04/29/97 - New York Times - Michiko Kakutani: "As rendered by Pynchon, Mason & Dixon is not simply the story of these two men's intertwined lives and their personal search for knowledge. It's also a hugely ambitious epic about America and the Age of Reason and the origins of modernity that showcases all of Pynchon's prodigious gifts as a writer: his magician's ability to fuse history and fable, science and science fiction; his Swiftean grasp of satire and his vaudevillian's sense of farce.
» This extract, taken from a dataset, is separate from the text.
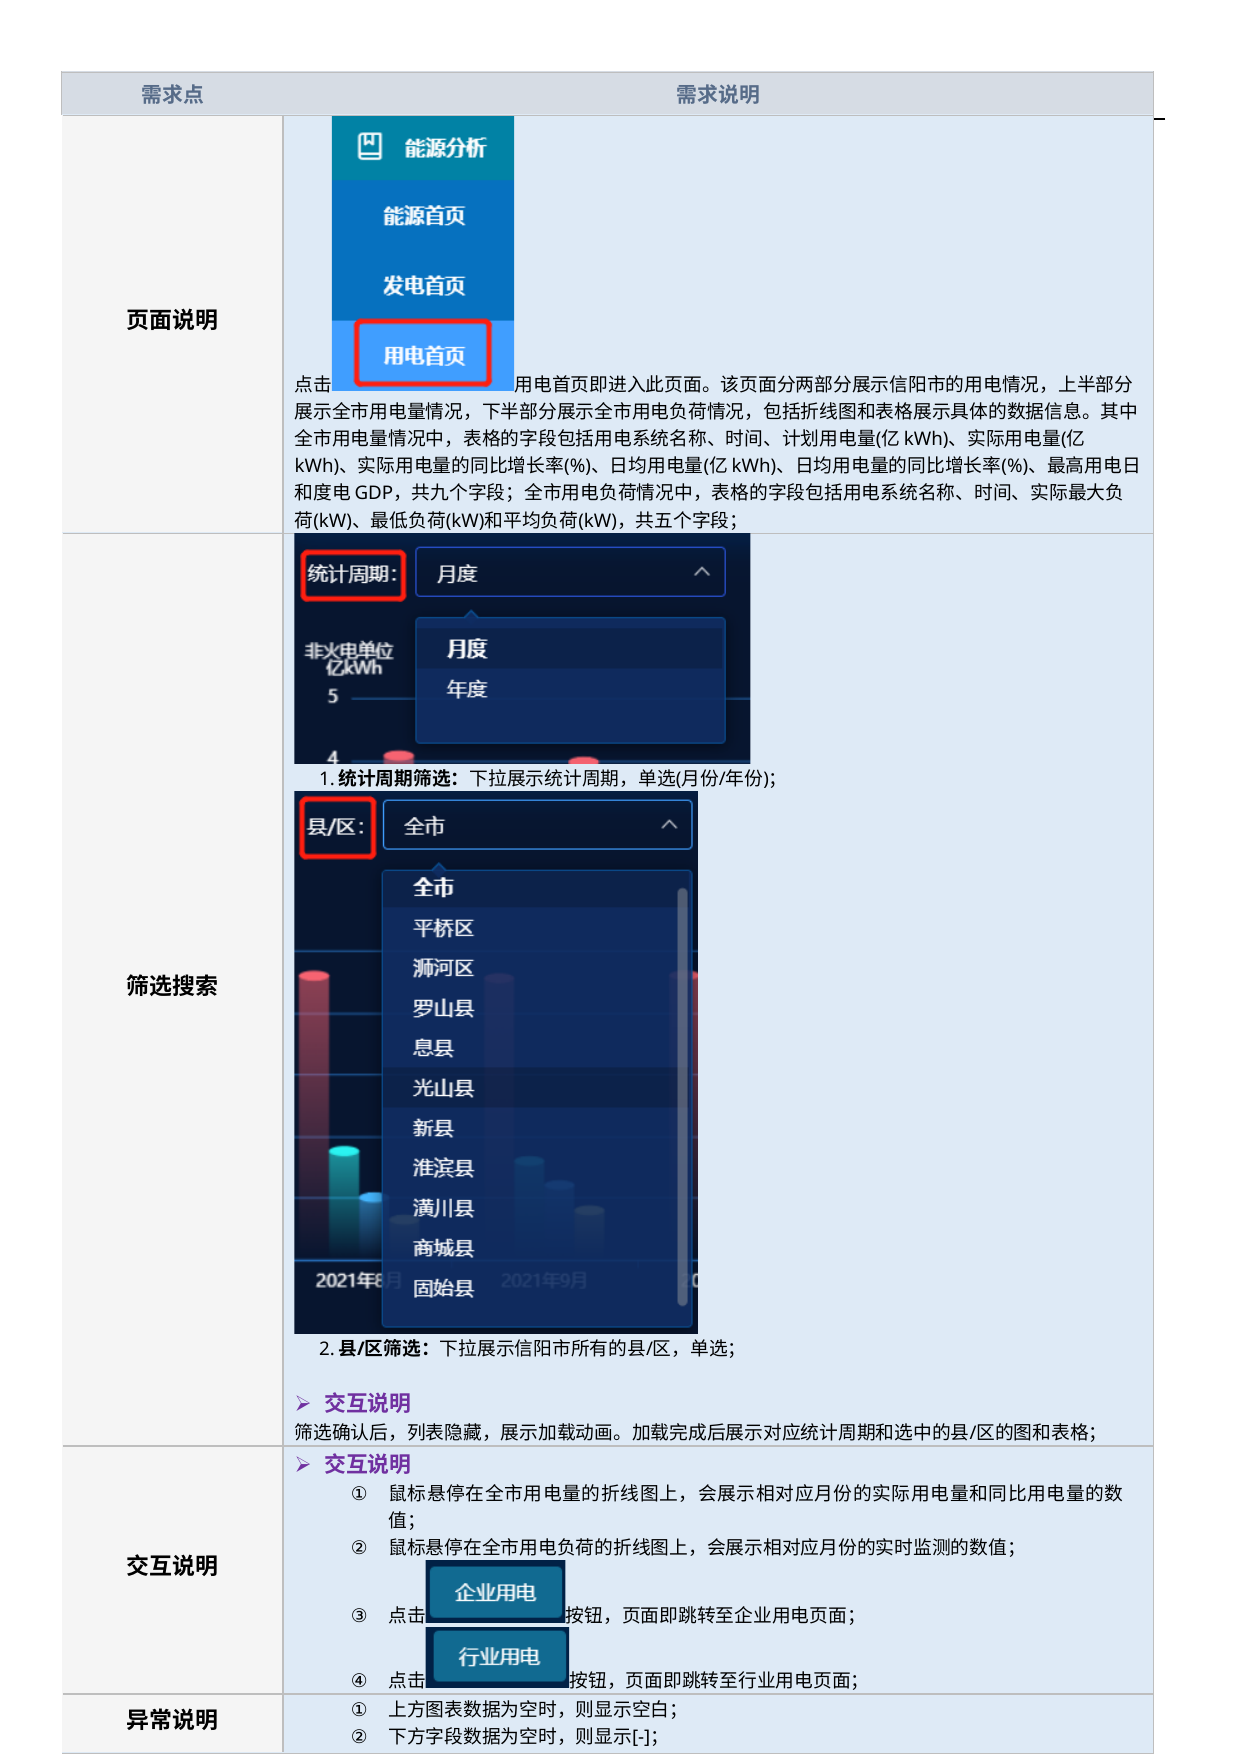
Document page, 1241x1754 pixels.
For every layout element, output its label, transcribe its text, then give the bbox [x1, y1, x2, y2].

It is a book that testifies to his remarkable powers of invention and his sheer power as a storyteller, a storyteller who this time demonstrates that he can write a novel that is as moving as it is cerebral, as poignant as it is daring."
04/27/97 - San Francisco Chronicle Paul Skenazy: "It's a book content to ask more questions than it answers -- about what the West has always signified, what it means to map and shape the unruly earth, how we enslave and seek redemption in the same breath. For all of Pynchon's artistic skills with novelistic structure, he's always resisted closure and consistency. For all his intellectual breadth and associative elegance, his talents show themselves in pieces, lines and word play that resurrect cliches and turn asides into aphorisms."